* **Material**
"""

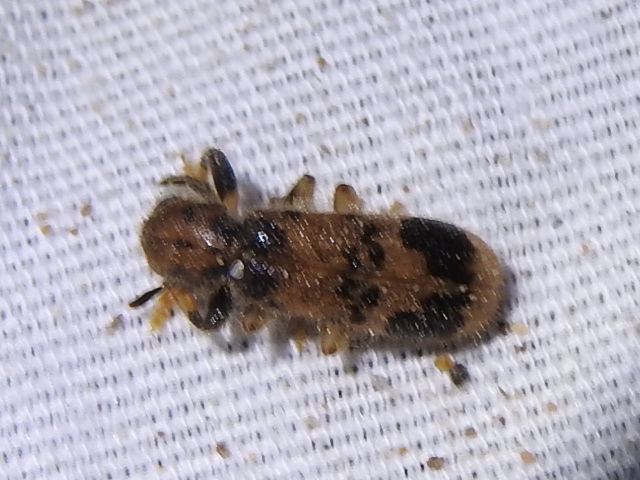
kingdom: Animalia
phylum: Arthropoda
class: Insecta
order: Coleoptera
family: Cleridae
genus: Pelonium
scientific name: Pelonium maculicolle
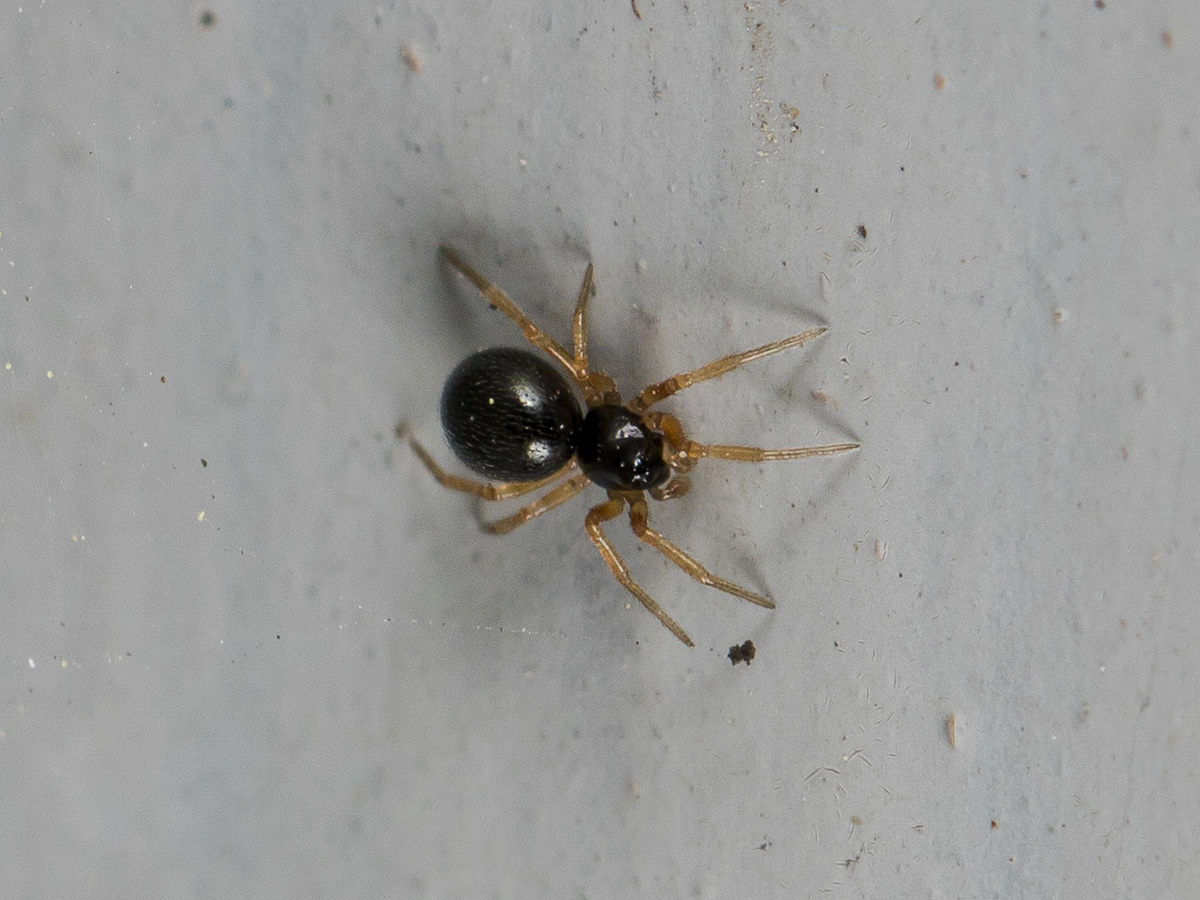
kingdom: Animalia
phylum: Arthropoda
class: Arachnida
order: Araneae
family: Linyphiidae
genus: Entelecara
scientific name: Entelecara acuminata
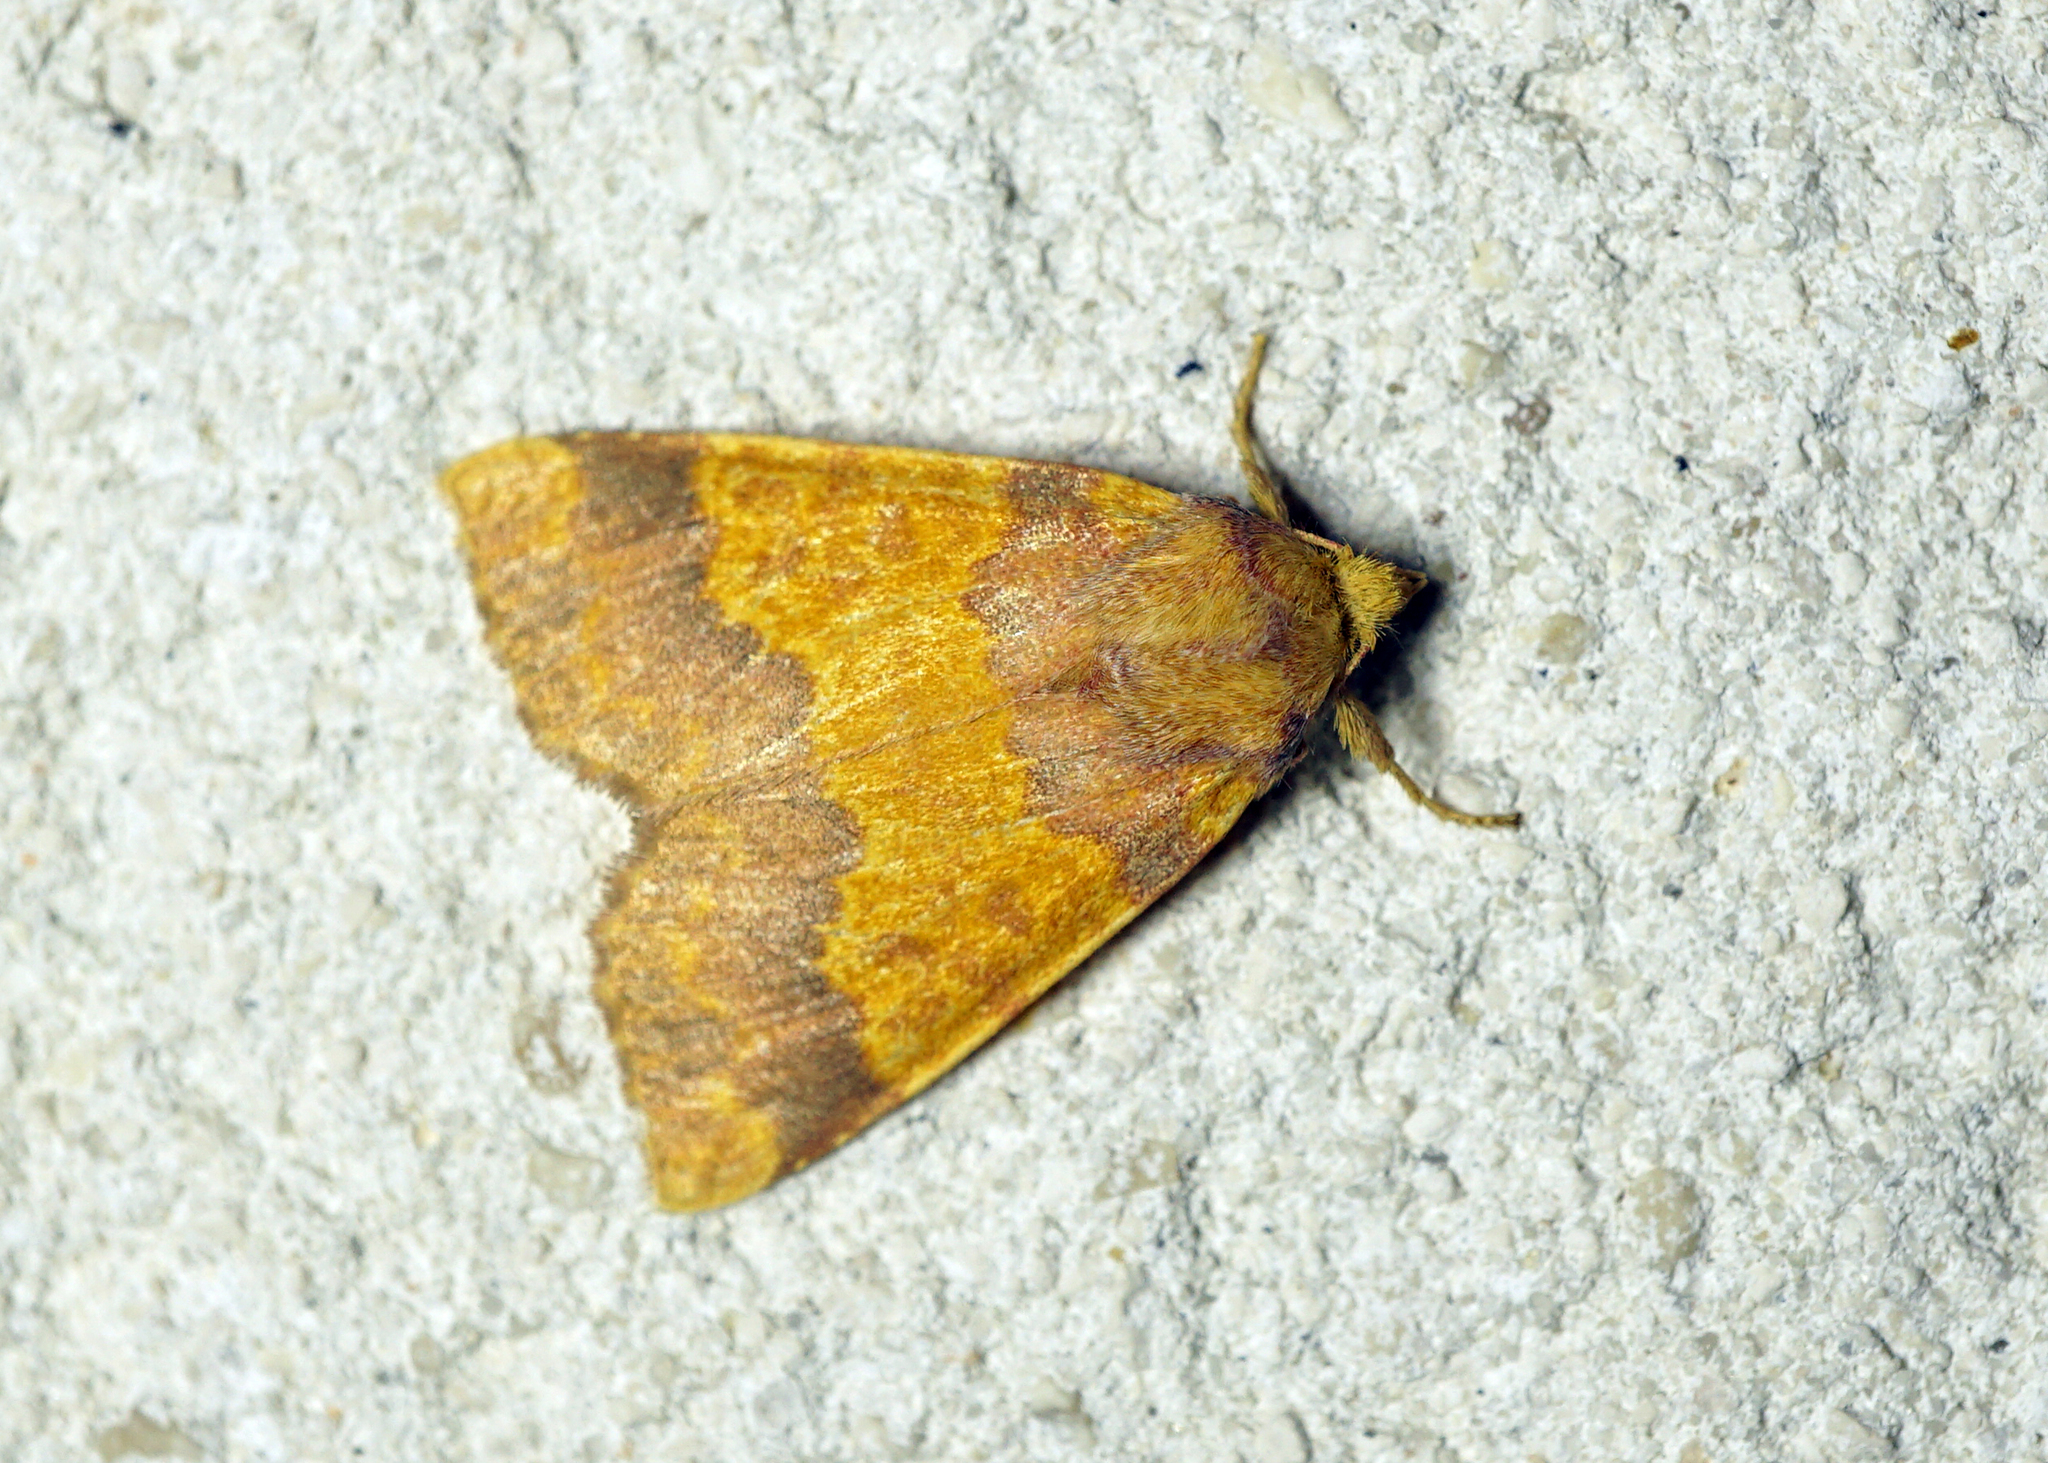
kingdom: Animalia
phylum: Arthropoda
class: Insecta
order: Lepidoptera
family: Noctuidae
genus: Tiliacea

"""
"""

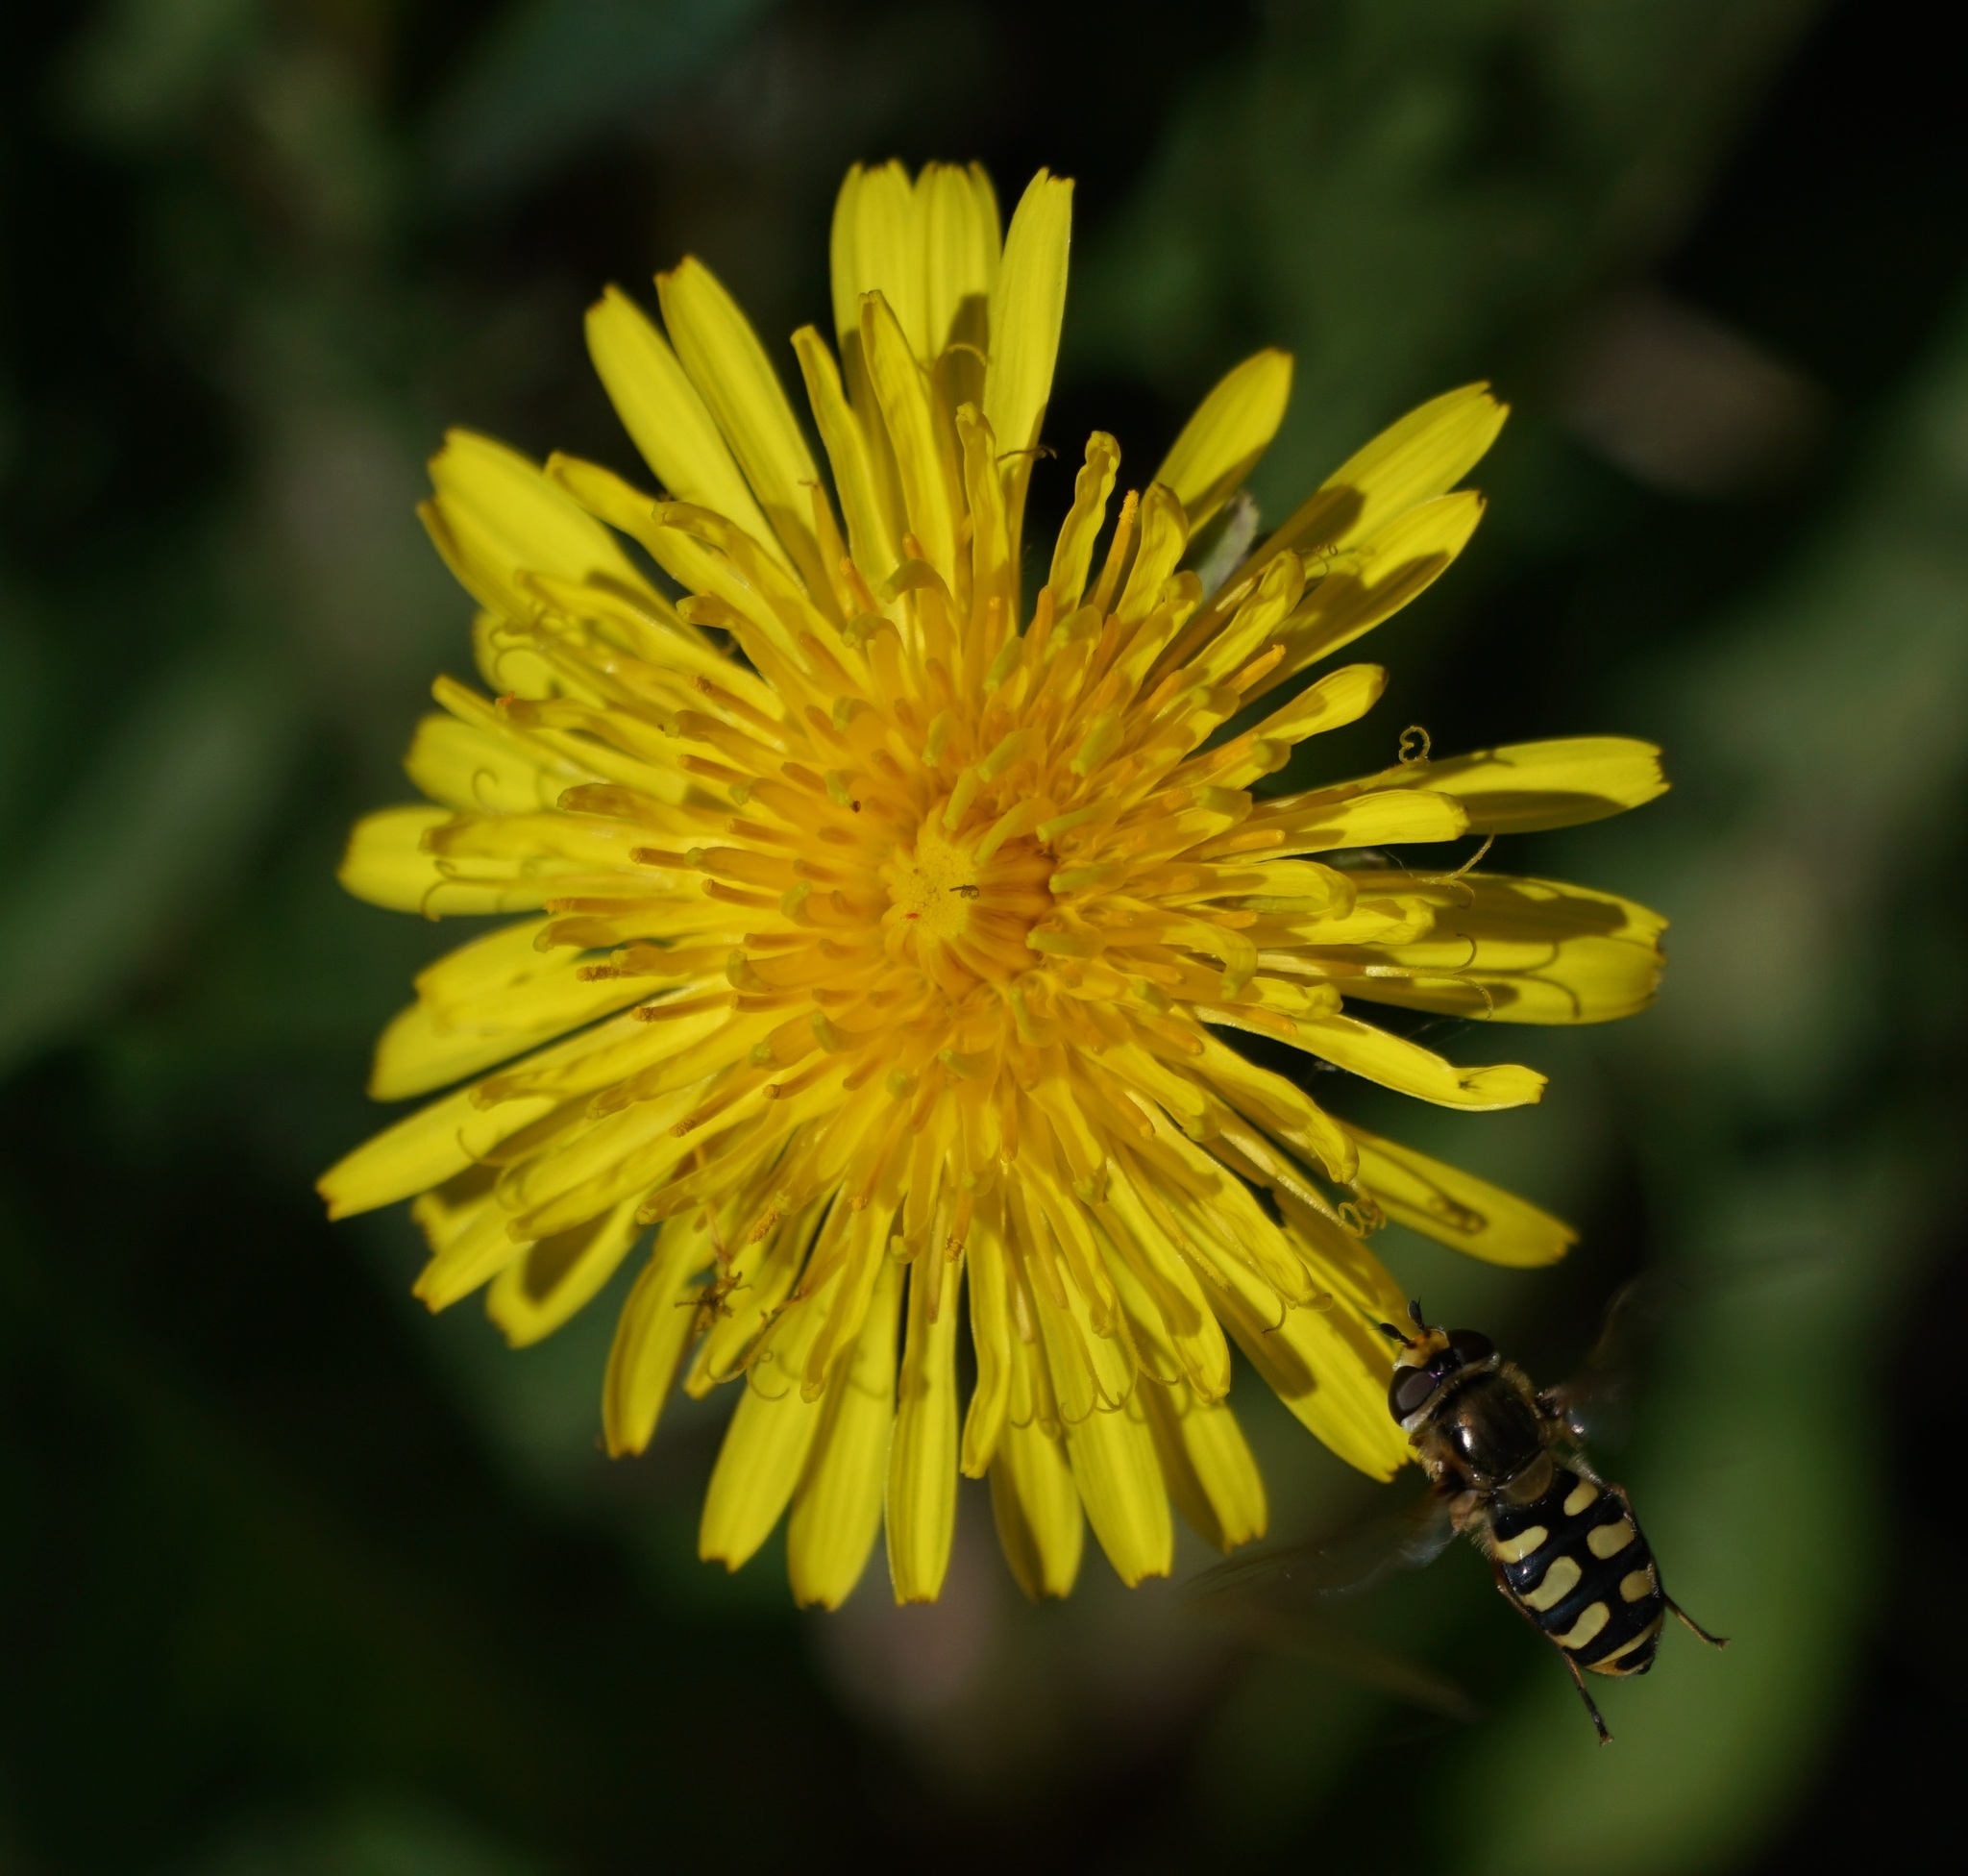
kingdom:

"""

Gib bitte die Zeilen der Auflistung von der Zeile mit „order: Coleoptera“ bis einschließlich der Zeile mit „family: Noctuidae“ erneut aus und ändere dabei „scientific name“ zu „species“, alles andere bleibt gleich. Lass die Bilder in der Antwort weg.

order: Coleoptera
family: Cleridae
genus: Pelonium
species: Pelonium maculicolle
kingdom: Animalia
phylum: Arthropoda
class: Arachnida
order: Araneae
family: Linyphiidae
genus: Entelecara
species: Entelecara acuminata
kingdom: Animalia
phylum: Arthropoda
class: Insecta
order: Lepidoptera
family: Noctuidae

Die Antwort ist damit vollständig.